### The exercise:
Find every line in the items below that contains the string "size" and copy each one out. Case counts.

--- Extracted entries ---

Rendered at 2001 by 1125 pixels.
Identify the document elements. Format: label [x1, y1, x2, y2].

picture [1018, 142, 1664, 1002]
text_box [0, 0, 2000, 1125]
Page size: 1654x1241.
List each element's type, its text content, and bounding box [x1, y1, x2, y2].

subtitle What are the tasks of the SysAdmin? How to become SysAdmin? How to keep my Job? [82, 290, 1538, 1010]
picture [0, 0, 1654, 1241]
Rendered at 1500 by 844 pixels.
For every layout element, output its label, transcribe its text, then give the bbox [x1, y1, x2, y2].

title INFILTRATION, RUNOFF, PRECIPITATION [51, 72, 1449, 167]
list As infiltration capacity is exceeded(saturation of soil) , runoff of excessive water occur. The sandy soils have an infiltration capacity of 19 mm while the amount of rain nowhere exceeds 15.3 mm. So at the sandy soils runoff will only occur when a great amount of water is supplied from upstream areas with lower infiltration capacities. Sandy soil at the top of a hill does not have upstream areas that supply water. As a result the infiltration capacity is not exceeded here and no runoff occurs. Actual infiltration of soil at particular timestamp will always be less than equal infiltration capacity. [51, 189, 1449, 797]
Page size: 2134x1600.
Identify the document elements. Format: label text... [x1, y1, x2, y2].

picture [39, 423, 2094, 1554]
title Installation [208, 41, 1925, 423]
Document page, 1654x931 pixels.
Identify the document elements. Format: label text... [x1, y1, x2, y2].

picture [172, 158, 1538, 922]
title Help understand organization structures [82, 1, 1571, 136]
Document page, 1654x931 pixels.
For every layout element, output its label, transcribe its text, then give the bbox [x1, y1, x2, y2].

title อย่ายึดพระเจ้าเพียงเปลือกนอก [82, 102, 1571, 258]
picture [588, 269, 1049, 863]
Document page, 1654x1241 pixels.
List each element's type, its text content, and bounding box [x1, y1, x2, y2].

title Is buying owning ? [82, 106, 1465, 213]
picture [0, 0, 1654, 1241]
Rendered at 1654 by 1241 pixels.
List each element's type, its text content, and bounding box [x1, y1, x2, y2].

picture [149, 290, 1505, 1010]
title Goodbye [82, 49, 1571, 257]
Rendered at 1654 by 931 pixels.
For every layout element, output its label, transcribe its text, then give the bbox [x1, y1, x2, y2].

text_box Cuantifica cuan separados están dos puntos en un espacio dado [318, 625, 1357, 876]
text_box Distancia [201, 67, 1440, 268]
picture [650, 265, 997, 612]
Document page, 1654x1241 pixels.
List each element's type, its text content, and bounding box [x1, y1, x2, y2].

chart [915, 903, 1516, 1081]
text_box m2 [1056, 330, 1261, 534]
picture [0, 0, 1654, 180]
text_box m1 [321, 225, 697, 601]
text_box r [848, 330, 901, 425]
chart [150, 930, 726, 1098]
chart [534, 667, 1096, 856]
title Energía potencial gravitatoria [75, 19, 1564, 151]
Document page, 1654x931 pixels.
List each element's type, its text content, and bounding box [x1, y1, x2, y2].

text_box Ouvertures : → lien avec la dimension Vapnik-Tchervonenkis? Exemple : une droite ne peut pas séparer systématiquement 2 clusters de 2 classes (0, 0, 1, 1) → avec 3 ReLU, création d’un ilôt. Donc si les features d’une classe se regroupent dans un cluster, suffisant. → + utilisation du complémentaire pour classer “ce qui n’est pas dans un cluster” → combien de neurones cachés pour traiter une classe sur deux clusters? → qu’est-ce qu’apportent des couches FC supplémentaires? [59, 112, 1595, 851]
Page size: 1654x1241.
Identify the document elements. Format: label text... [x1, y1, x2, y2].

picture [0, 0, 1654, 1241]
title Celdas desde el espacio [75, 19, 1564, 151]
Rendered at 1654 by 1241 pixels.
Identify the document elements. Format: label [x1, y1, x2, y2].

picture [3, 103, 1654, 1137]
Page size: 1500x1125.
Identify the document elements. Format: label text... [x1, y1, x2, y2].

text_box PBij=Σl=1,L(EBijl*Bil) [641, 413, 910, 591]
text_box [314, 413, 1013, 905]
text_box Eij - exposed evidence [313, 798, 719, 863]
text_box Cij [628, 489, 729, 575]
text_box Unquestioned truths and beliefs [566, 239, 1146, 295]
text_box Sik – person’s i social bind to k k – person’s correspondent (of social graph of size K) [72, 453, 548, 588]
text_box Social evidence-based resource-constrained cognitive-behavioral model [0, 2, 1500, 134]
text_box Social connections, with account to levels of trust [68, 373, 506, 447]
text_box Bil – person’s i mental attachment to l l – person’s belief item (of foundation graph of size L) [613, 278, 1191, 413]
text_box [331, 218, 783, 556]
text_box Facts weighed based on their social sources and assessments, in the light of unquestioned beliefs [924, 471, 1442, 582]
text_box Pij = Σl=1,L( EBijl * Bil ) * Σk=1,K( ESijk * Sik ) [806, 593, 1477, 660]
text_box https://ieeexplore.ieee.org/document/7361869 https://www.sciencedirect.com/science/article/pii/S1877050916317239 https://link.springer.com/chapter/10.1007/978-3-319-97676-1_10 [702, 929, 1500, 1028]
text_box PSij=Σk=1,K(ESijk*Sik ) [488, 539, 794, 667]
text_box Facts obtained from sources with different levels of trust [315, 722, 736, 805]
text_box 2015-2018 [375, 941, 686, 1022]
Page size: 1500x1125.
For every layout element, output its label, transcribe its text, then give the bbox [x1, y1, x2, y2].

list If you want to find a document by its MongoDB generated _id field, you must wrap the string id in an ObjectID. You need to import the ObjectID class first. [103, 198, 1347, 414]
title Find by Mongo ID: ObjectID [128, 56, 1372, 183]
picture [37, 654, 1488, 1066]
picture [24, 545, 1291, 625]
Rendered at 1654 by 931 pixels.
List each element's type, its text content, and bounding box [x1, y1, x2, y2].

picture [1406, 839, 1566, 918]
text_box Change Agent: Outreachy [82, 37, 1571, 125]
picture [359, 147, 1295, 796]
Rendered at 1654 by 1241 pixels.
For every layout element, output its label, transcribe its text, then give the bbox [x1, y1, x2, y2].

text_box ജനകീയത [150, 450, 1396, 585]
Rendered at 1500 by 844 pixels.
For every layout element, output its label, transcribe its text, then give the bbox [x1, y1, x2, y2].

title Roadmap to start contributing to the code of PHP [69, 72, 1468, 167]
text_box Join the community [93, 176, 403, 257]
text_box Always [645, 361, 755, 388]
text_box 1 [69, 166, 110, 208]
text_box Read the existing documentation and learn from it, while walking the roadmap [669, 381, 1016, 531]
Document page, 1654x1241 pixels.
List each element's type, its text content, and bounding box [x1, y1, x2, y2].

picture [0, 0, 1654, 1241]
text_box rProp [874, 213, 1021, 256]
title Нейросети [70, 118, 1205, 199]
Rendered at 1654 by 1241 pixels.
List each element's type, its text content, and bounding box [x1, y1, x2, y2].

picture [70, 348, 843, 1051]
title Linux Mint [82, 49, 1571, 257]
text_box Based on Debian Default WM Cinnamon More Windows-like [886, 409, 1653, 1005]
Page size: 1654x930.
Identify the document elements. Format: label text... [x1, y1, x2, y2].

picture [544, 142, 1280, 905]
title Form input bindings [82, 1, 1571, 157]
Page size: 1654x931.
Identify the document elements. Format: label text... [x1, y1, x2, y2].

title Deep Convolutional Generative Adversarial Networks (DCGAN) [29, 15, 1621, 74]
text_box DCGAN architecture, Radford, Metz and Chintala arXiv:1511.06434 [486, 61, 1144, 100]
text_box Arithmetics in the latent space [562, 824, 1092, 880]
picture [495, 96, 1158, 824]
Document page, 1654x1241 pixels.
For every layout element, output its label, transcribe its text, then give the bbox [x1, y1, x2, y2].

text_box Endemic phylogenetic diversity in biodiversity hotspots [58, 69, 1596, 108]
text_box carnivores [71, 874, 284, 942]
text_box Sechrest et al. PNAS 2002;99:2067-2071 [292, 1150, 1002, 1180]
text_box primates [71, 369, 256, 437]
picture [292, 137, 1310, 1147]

---

### Solution for this problem:
Page size: 1654x1241.
Page size: 2134x1600.
Page size: 1654x1241.
Page size: 1500x1125.
text_box Sik – person’s i social bind to k k – person’s correspondent (of social graph of size K) [72, 453, 548, 588]
text_box Bil – person’s i mental attachment to l l – person’s belief item (of foundation graph of size L) [613, 278, 1191, 413]
Page size: 1500x1125.
Page size: 1654x930.
Page size: 1654x931.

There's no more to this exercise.